#### Exercise aim
The whole of the data, every line, should come back exactly the same.

#### Page-level text extractions
::::::::::
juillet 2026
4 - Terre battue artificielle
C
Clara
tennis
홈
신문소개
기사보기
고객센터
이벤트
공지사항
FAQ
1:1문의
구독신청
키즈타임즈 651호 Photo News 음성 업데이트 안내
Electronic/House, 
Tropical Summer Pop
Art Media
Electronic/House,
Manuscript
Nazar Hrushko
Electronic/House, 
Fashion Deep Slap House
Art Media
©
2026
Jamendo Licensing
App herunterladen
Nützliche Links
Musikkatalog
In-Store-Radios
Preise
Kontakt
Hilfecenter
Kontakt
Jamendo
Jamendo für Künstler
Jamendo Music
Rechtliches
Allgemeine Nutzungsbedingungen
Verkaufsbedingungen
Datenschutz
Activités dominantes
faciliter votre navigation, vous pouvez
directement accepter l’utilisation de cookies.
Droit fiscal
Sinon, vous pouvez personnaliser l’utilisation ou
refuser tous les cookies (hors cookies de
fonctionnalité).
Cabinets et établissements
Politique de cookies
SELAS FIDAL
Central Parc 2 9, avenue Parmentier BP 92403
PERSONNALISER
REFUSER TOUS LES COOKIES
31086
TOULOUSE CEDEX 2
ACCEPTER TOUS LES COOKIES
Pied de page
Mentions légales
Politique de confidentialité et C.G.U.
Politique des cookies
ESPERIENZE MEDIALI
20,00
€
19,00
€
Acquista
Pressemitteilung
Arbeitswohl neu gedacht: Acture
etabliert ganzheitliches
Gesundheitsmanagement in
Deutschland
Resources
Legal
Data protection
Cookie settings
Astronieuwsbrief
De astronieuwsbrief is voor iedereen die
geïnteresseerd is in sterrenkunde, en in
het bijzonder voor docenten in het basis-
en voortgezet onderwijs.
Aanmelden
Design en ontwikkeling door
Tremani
::::::::::
#### Solution to this problem
juillet 2026
4 - Terre battue artificielle
C
Clara
tennis
홈
신문소개
기사보기
고객센터
이벤트
공지사항
FAQ
1:1문의
구독신청
키즈타임즈 651호 Photo News 음성 업데이트 안내
Electronic/House, 
Tropical Summer Pop
Art Media
Electronic/House,
Manuscript
Nazar Hrushko
Electronic/House, 
Fashion Deep Slap House
Art Media
©
2026
Jamendo Licensing
App herunterladen
Nützliche Links
Musikkatalog
In-Store-Radios
Preise
Kontakt
Hilfecenter
Kontakt
Jamendo
Jamendo für Künstler
Jamendo Music
Rechtliches
Allgemeine Nutzungsbedingungen
Verkaufsbedingungen
Datenschutz
Activités dominantes
faciliter votre navigation, vous pouvez
directement accepter l’utilisation de cookies.
Droit fiscal
Sinon, vous pouvez personnaliser l’utilisation ou
refuser tous les cookies (hors cookies de
fonctionnalité).
Cabinets et établissements
Politique de cookies
SELAS FIDAL
Central Parc 2 9, avenue Parmentier BP 92403
PERSONNALISER
REFUSER TOUS LES COOKIES
31086
TOULOUSE CEDEX 2
ACCEPTER TOUS LES COOKIES
Pied de page
Mentions légales
Politique de confidentialité et C.G.U.
Politique des cookies
ESPERIENZE MEDIALI
20,00
€
19,00
€
Acquista
Pressemitteilung
Arbeitswohl neu gedacht: Acture
etabliert ganzheitliches
Gesundheitsmanagement in
Deutschland
Resources
Legal
Data protection
Cookie settings
Astronieuwsbrief
De astronieuwsbrief is voor iedereen die
geïnteresseerd is in sterrenkunde, en in
het bijzonder voor docenten in het basis-
en voortgezet onderwijs.
Aanmelden
Design en ontwikkeling door
Tremani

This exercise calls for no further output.